Weiter ging die Fahrt über Kreuzingen nach Labiau. An der Adlerbrücke über die Deime stiegen wir aus und gedachten der Zeit, als diese Brücke ein Nadelöhr für die Flüchtlingstrecks war. Die Ortsbesichtigung war individuell z.B. zur orthodoxen Kirche.

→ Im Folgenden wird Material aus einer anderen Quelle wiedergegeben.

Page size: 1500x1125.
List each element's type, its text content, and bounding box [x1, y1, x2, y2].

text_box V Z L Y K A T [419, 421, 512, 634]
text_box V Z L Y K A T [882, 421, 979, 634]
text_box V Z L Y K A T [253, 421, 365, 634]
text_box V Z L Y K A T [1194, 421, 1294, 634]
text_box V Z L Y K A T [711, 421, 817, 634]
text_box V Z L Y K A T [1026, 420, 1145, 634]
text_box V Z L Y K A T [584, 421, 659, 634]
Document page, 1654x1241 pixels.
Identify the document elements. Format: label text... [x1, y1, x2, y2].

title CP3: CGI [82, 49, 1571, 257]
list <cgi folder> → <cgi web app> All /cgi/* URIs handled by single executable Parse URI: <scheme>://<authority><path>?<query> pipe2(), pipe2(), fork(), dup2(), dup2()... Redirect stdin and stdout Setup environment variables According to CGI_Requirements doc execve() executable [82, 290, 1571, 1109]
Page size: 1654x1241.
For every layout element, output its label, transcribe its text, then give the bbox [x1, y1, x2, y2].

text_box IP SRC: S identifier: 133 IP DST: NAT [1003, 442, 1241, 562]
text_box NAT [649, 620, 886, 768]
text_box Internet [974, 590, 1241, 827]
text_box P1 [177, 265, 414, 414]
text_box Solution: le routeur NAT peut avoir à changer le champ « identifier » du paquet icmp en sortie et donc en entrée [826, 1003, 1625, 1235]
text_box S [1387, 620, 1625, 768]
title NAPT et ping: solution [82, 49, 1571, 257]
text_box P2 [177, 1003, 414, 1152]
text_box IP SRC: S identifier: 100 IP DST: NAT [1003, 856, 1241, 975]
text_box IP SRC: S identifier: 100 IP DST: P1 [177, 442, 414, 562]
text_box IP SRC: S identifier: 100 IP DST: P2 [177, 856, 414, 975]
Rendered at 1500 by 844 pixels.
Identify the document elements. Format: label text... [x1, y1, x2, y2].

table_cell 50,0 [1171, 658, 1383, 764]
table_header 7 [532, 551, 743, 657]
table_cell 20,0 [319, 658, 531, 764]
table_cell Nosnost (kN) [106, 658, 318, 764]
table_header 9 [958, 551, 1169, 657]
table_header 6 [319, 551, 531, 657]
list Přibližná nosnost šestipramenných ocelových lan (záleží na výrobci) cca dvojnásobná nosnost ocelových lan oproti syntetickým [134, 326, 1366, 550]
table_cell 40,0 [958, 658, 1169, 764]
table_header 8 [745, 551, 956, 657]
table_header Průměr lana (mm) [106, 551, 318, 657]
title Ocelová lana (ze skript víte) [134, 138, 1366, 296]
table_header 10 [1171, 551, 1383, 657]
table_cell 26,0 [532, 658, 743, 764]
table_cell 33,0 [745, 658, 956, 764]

Anschließend ging die Fahrt über die Autobahn nördlich an Königsberg vorbei nach Cranz zum Hotel „Baltische Krone“ Wegen Straßenbauarbeiten musste das Gepäck ~200 m per Hand selbst zum Hotel gebracht werden. Das Hotel war von gut bürgerlichem Zuschnitt mit solider, schmackhafter Hausmannskost. Ein Fahrstuhl war vorhanden. Die lange Strandpromenade ist sehr schön angelegt. Es sind sogar ein paar Windräder zu sehen, ansonsten in Richtung NO beginnt der herrliche Sandstrand der Kurischen Nehrung.
Im Rahmen der Patenschaft mit Pinneberg sangen am Abend im Hotel Vorschulkinder für uns deutsche und englische Lieder. Ein Gitarrenduo beendete die gelungene Darbietung. Es wurde für die Musikausbildung gesammelt und kleine Geschenke wurden an die Kinder verteilt.
Karte des Samlands
Fahrt durch das Samland:
6. Tag 24. Mai 2014 Temperatur ~330C, sonnig
9.00 Uhr Abfahrt des Busses Kurzandacht: „Glaube, Liebe, Hoffnung“
Erste Station war Palmnicken. In der Ortsmitte sah man sanierte alte Herrensitze, die heute von Firmen (z.B. Bernsteinwerk) benutzt werden. Der Tagebau zur Gewinnung von Bernstein wurde - verbunden mit einer Führung -besichtigt. Anschließend ging es weiter nach Pillau, wo wir den Hafen besichtigten, der eine so dramatische Rolle bei der Flucht gespielt hat.
Auf dem Rückweg hielt der Bus in Heiligenkreuz (in der Nähe von Palmnicken). Ein Mitreisender stieg aus, um nach einem alten Gebäude zu suchen – es war nicht mehr auffindbar. Als er zurück kam erzählte er mit Tränen in den Augen, dass seine Familie hier 1945 von der russischen Front überrollt worden ist. Im Bus war es still – ganz still…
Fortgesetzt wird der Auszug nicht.